New Model for Predicting the Trajectory of New and Existing ProductsPublished: March 12, 2008 in Knowledge@Emory
When it comes to analyzing and predicting the market penetration of new products, the Bass model has long been considered the standard benchmark. Professor Frank Bass introduced the Bass model in 1969 and wowed the economics and marketing worlds with a method that for the first time described the interaction between existing and potential users of a product and thus became the standard for predicting how new products would be adopted. Since then, hundreds of papers have sprung forth from Bass’s research.
Now Ashish Sood of Emory University’s Goizueta Business School, and Gareth James and Gerard J. Tellis of the Marshall School of Business, University of Southern California, have developed a worthy challenge to Bass and other similar benchmark models. They describe a novel approach in their paper “Functional Regression: A New Model for Predicting Market Penetration of New Products,” which will soon be published in Marketing Science.
This research addresses a fundamental concern of managers everywhere: how fast consumers will adopt the new products that companies introduce. This question has become increasingly critical as firms launch new products at a faster rate into a global environment that has sped up the lifecycle of new products, from introduction to obsolescence. “Firms invest a lot of money in developing new products,” explains Sood, an assistant professor of marketing who has spent many years researching new technologies and the market returns to firms when they invest in innovation, “and a better prediction about the diffusion of products in the early years after introduction can help them in managing resources.”
Managers could traditionally look to the Bass model for guidance, however; the Bass model has one key limitation: it only uses information about the particular product in question. The authors’ functional regression model instead integrates information about different countries, different markets and different products to predict several things, including the future penetration of a product or the years to take off. Tellis explains: “While prior models have focused on fitting to past data, our model focuses on predicting future events, even when little or no information about a target category is available.”

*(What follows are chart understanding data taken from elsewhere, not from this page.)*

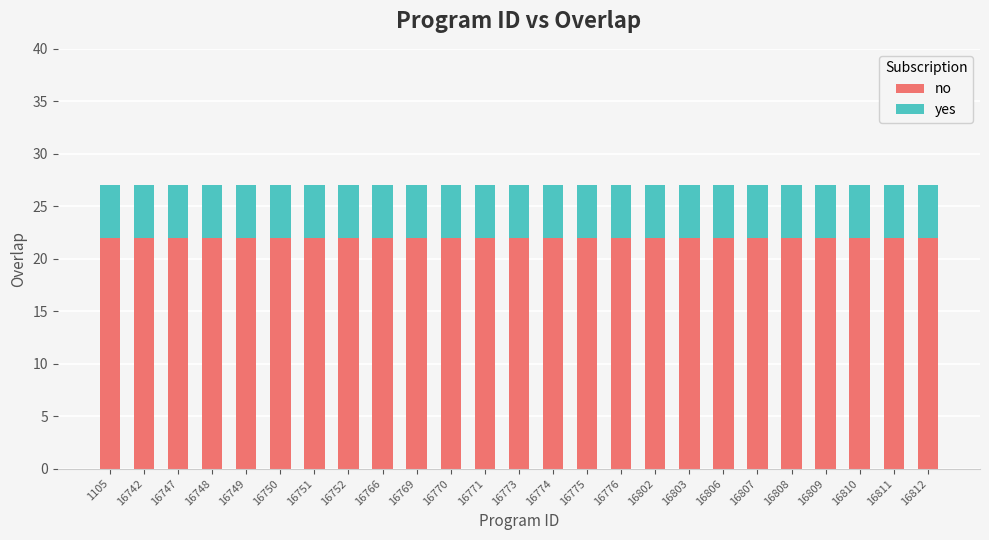

What is the sum of the no values at 1105 and 16806?

44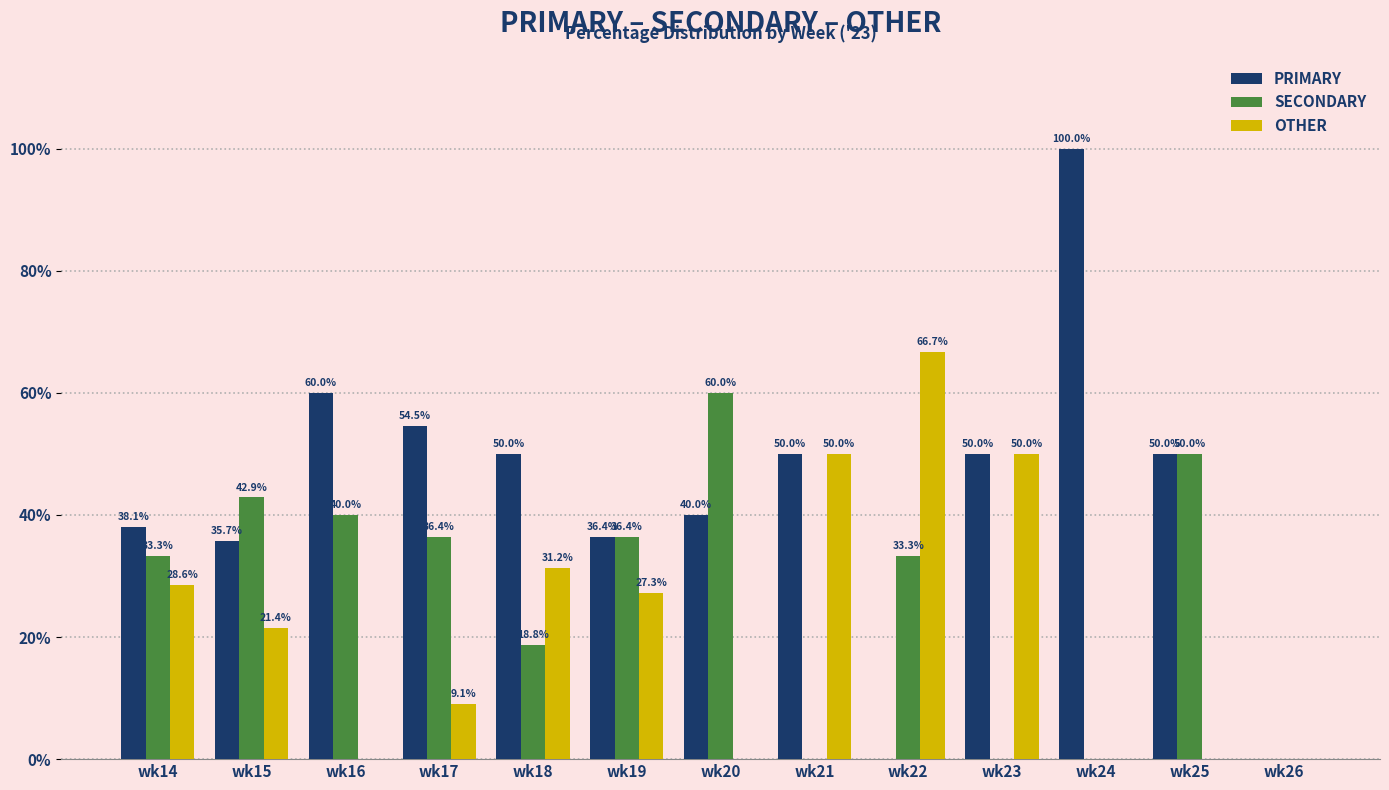

How many series are shown in this chart?

3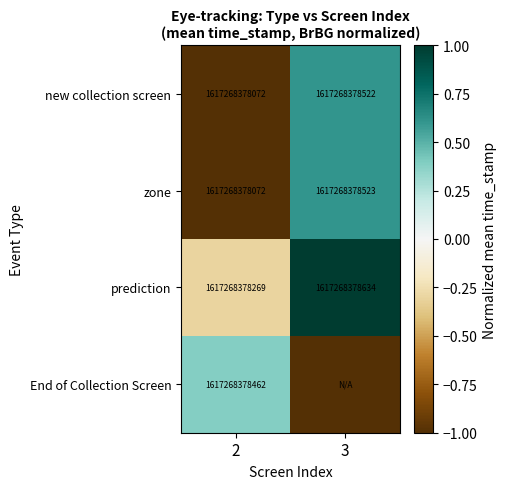

At how many categories does at least one series exceed -4504494479?

2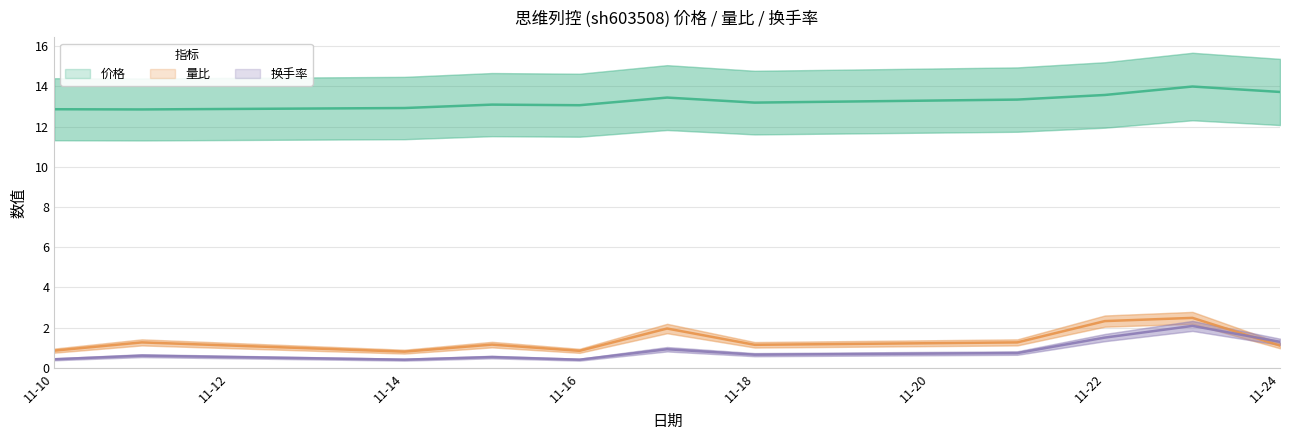

Where is 价格 nearest to the value 13?

11-16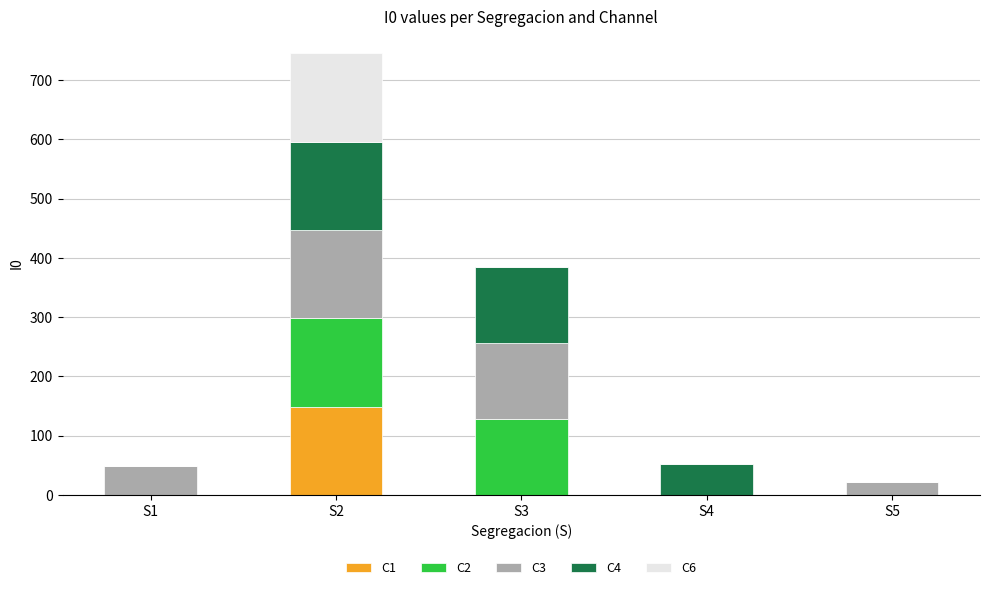

At which category is the sum across all series the highest?

S2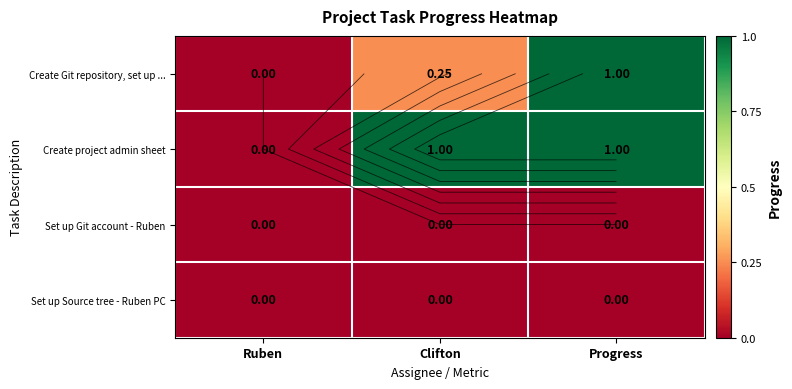

Which category has the lowest value in the Set up Git account - Ruben series?

Ruben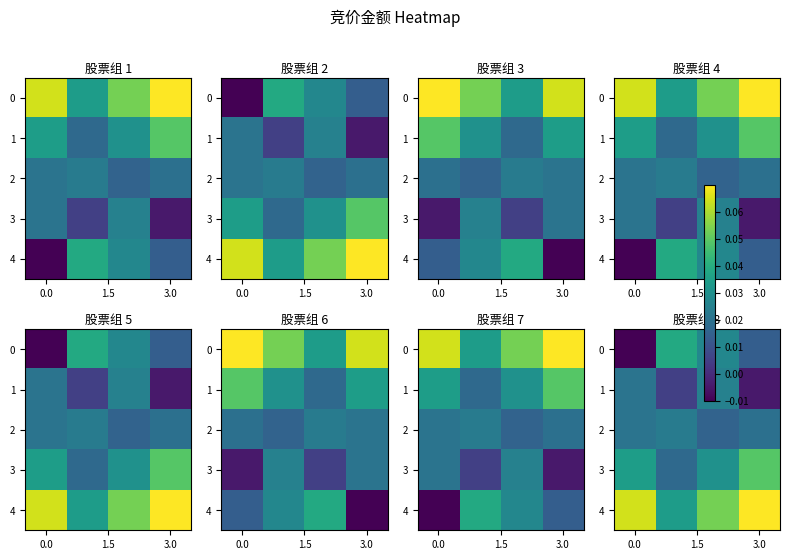

Is it true that 1 equals -0.0 at 3.0?

False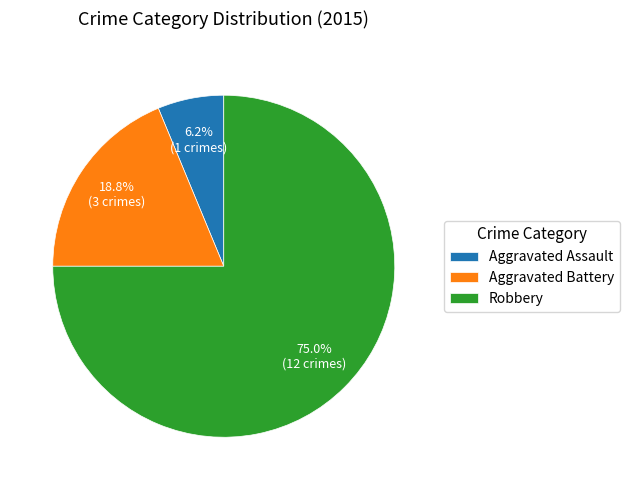

How many slices are in this pie chart?

3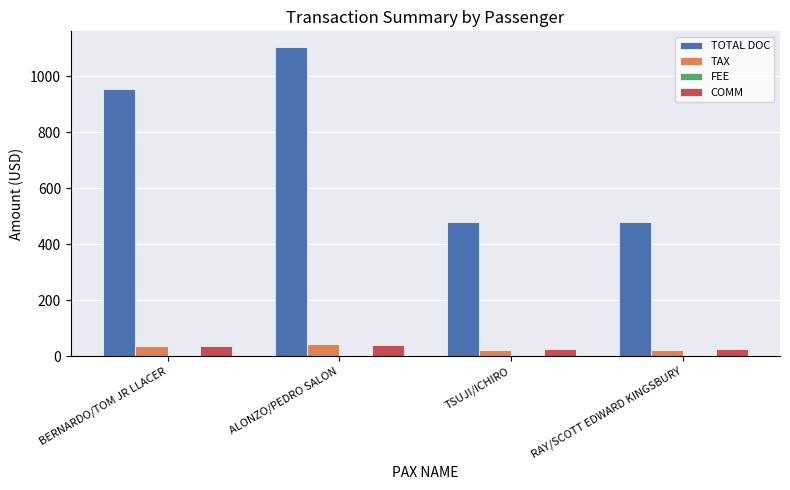

The value of TOTAL DOC at BERNARDO/TOM JR LLACER is 499.3. True or false?

False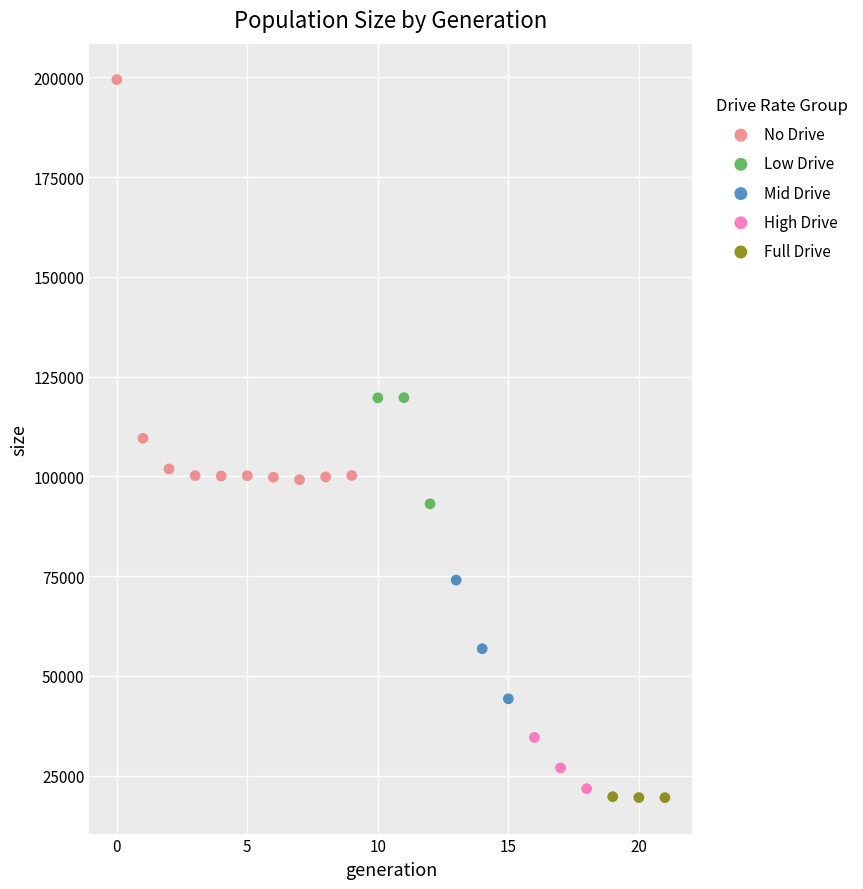

Which series has the largest Y range (max minus min)?

No Drive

Sood and his coauthors demonstrate the effectiveness of their model across diverse markets, including household white goods (e.g., air conditioners, dishwashers etc.), computers and communications (e.g., Internet PC, fax etc.) and entertainment and lifestyle (e.g., satellite TV, videogame consoles etc.), and examine market penetration of 760 categories drawn from 21 products and 70 countries. The regression model considers one product and country as a single category, which means the diffusion of a DVD player in France is different from that of a DVD player in the United Kingdom. “In scope, this study far exceeds the sample that has been used in past studies,” notes Sood. “The data include both developed and developing countries from Europe, Asia, Africa, Australasia, and North and South America. Yet the approach achieves our goals in a computationally efficient and substantively instructive manner.”
Functional Data Analysis (FDA) techniques assist in the model’s far-reaching predictive powers. FDA, an emerging field in statistics, treats the diffusion data as a complete function on a curve or a unit of observation, rather than separate data points and therefore integrates information across categories. “Our method can be used to make more accurate predictions of the future trajectory for both existing products as well as new products with only a few years of observations,” notes Sood. James adds: “The essential logic of integrating information across categories, which is the foundation of functional data analysis, provides superior prediction for an evolving new product like the iPhone.”
Sood and his coauthors compare their functional regression model’s predictive performance with five other models. They demonstrate how information about the historical evolution of new products in other categories and countries can be integrated to predict the evolution of penetration of a new product. In addition to determining the superior effectiveness of their model and the use of FDA, they also conclude that an evolving product category can be best predicted by integrating information from past penetration of that category, past penetration of other categories, and knowledge of the product to which it belongs, via the framework of functional regression.
For example, distinct clusters of the growth patterns for the twenty-one different products in the sample suggest that internet-compatible personal computers have almost uniformly rapid takeoff in most markets whereas DVD players have a slow initial growth with much more rapid expansion in later years. Thus, these techniques can be used easily by managers trying to introduce new products in foreign markets without the need of a lot of market research data.The authors are already hard at work on an even more functional regression model, broadening it in ways that will help managers better control future penetration levels of new products. “We are working on a paper that extends this model by including more variables that managers would be interested in,” notes Sood. “For example, what happens if I change the price or increase the advertising or I introduce two complementary products at the same time?” In the world of market penetration prediction, Sood and his coauthors are striving for a model that becomes the gold standard.